The overlap is significant: both lenders offer fix-and-flip and bridge financing as business-purpose loans, both skip personal income documentation, and both fund rehab through draws. Anchor's edge is a deep, multi-cycle track record and a developed broker channel — reassuring for experienced flippers who want a lender that has been through downturns. Real Lending's edge is transactional funding for wholesalers and an advisor who works your file directly, most valuable when a deal has a wrinkle a standardized platform would flag.

How to choose

Neither lender is universally better:

  • Choose Anchor Loans if you're an experienced flipper who values a long-tenured platform with a proven multi-cycle history and a broker channel.
  • Choose Real Lending if you want an advisor on your deal, value Texas-metro depth, need transactional funding, or have a scenario that benefits from a conversation rather than a form.

Many active flippers use more than one capital source over time. The smart move is to get terms from more than one and compare total cost over your project plus the service level you actually want.

Cost and service in practice

On a flip, compare the blended cost of rate plus points over your project timeline, the LTV and ARV advance, the rehab budget the lender will fund, and — critically — how fast and smoothly draws are released, since slow draws stall a renovation. A long-tenured platform may win on raw pricing for a clean, standardized flip; an advisor-led lender often wins on the messy deal and on draw responsiveness. Match the loan term to a realistic exit.

The honest bottom line

Anchor's longevity, scale, and multi-cycle track record are genuine advantages for experienced flippers. Real Lending's advantages are service depth, Texas-metro knowledge, and product breadth that covers wholesaling and long-term holds. Most investors are well served getting a quote from each on the specific deal in front of them.

A note on facts

Anchor's funding volume, founding year, and state count are drawn from its public materials and may change over time. We've kept this comparison factual and avoided claiming advantages we can't substantiate. For your specific deal, the only comparison that matters is the actual terms each lender quotes you.

The verdict

Anchor Loans is a strong choice for experienced flippers who value a long-tenured national platform with a proven multi-cycle track record. Real Lending fits investors who want advisor-led service, deep Texas-metro expertise, transactional funding, or a deal that benefits from a conversation. Get terms from both and compare total cost and draw responsiveness.

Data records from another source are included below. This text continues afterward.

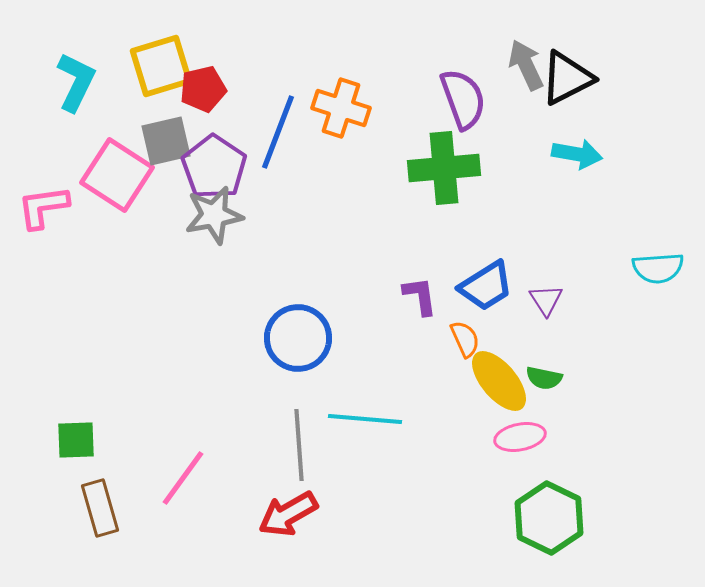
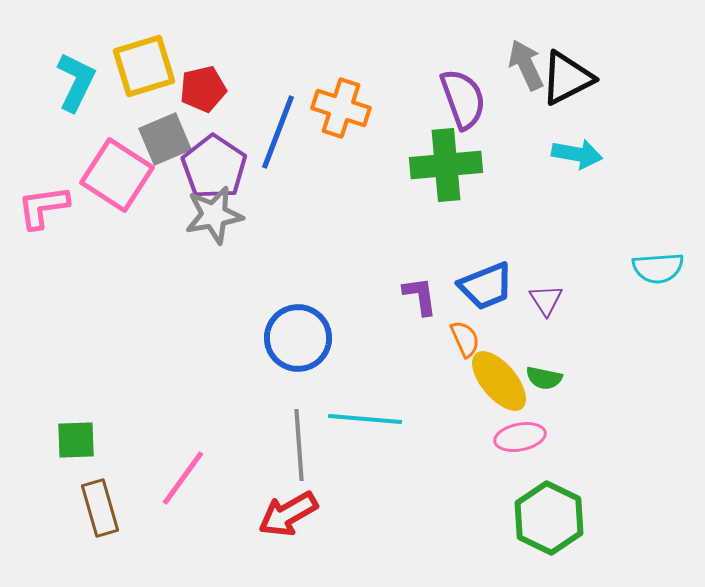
yellow square: moved 17 px left
gray square: moved 1 px left, 2 px up; rotated 10 degrees counterclockwise
green cross: moved 2 px right, 3 px up
blue trapezoid: rotated 10 degrees clockwise
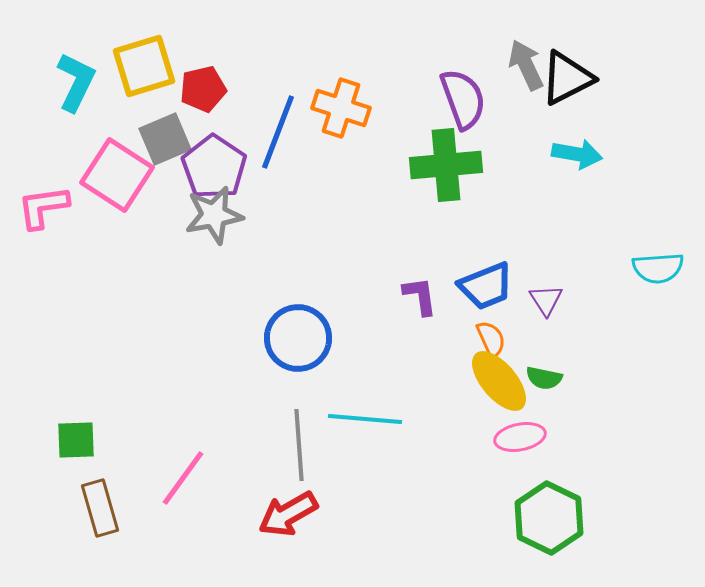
orange semicircle: moved 26 px right
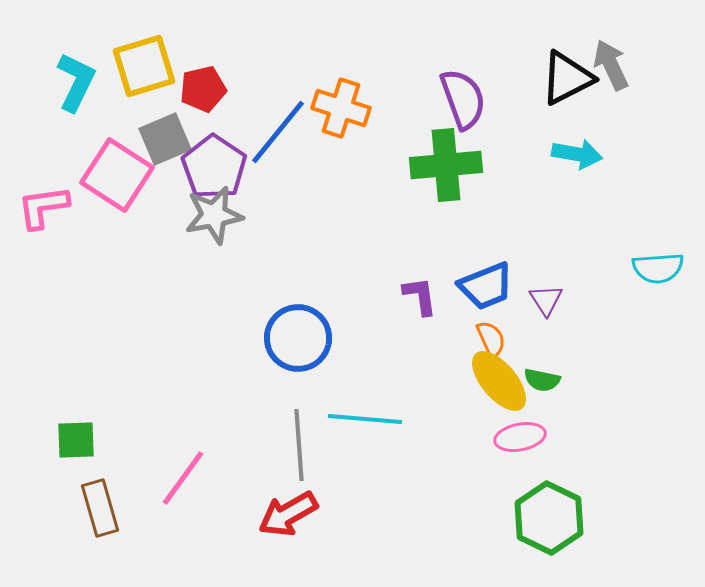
gray arrow: moved 85 px right
blue line: rotated 18 degrees clockwise
green semicircle: moved 2 px left, 2 px down
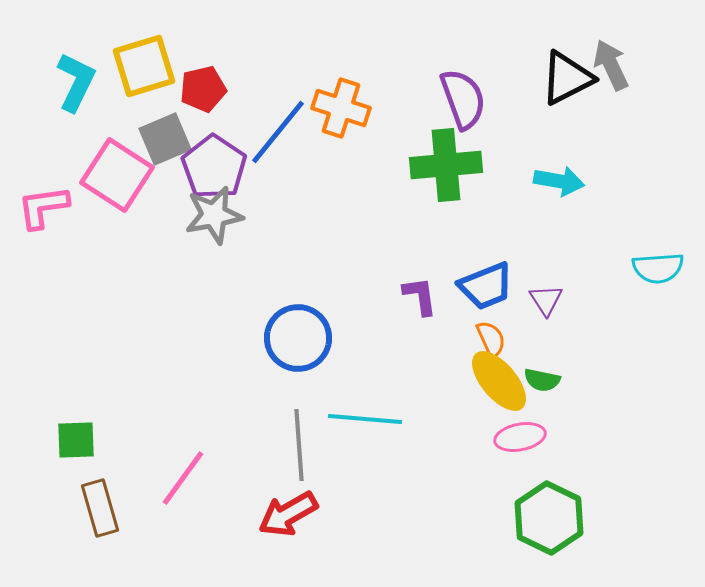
cyan arrow: moved 18 px left, 27 px down
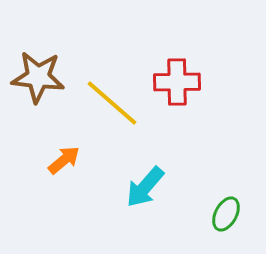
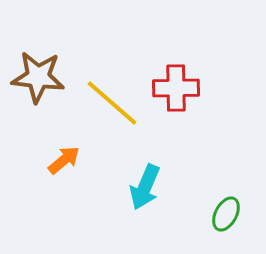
red cross: moved 1 px left, 6 px down
cyan arrow: rotated 18 degrees counterclockwise
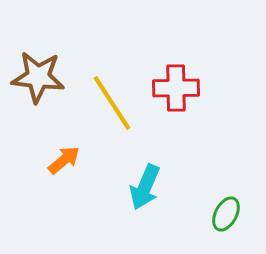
yellow line: rotated 16 degrees clockwise
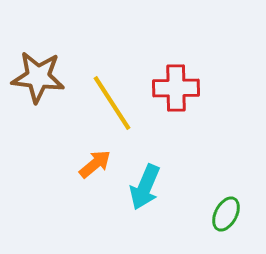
orange arrow: moved 31 px right, 4 px down
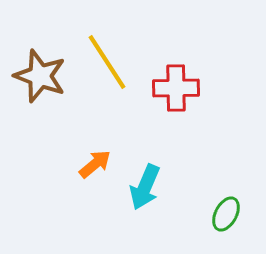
brown star: moved 2 px right, 1 px up; rotated 14 degrees clockwise
yellow line: moved 5 px left, 41 px up
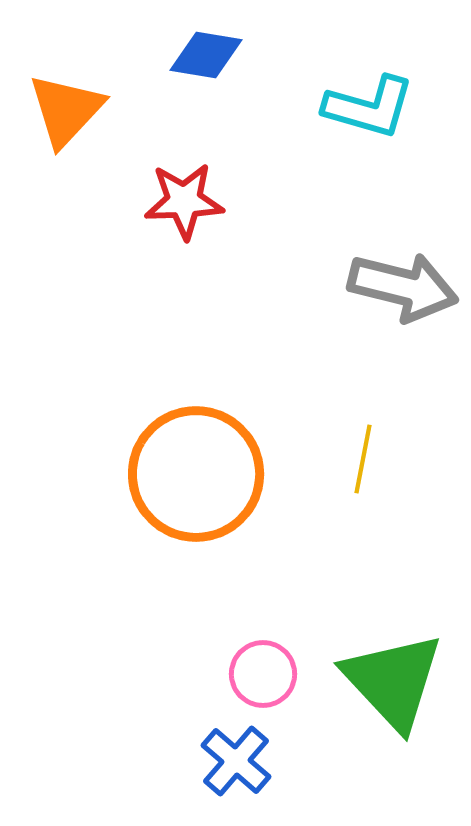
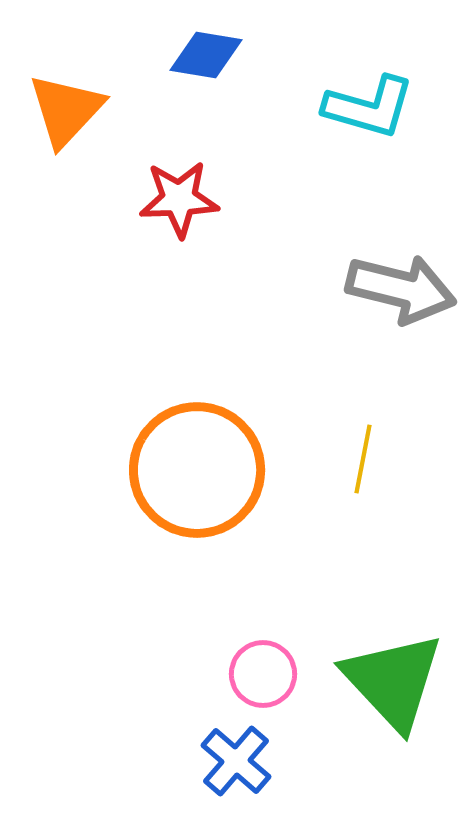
red star: moved 5 px left, 2 px up
gray arrow: moved 2 px left, 2 px down
orange circle: moved 1 px right, 4 px up
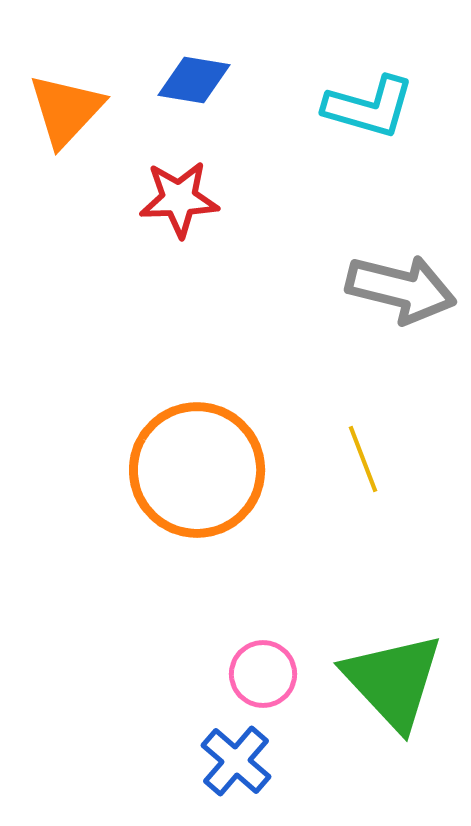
blue diamond: moved 12 px left, 25 px down
yellow line: rotated 32 degrees counterclockwise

Frequently asked questions

Is Anchor Loans a good fix-and-flip lender?

Yes. Anchor Loans has funded more than $10.8 billion since 1998 across roughly 48 states and is one of the longest-running fix-and-flip lenders in the country. Its multi-cycle track record makes it a credible choice for experienced flippers.

How is Real Lending different from Anchor Loans?

Real Lending offers the same core products but with an advisor-led, deal-by-deal model and deep Texas-metro knowledge, plus transactional funding for wholesalers (not a core Anchor product). Anchor optimizes for a long-tenured national platform; Real Lending optimizes for guidance, local nuance, and draw responsiveness.

What should I compare between flip lenders?

Compare the blended cost of rate plus points over your project timeline, the LTV and ARV advance, the rehab budget funded, and how quickly draws are released — slow draws can stall a renovation. Get a quote from more than one lender and match the loan term to a realistic exit.

Competitor facts are drawn from public materials and may change over time. Real Lending is not affiliated with, endorsed by, or sponsored by the companies named. All trademarks belong to their respective owners. This is general information, not legal or financial advice.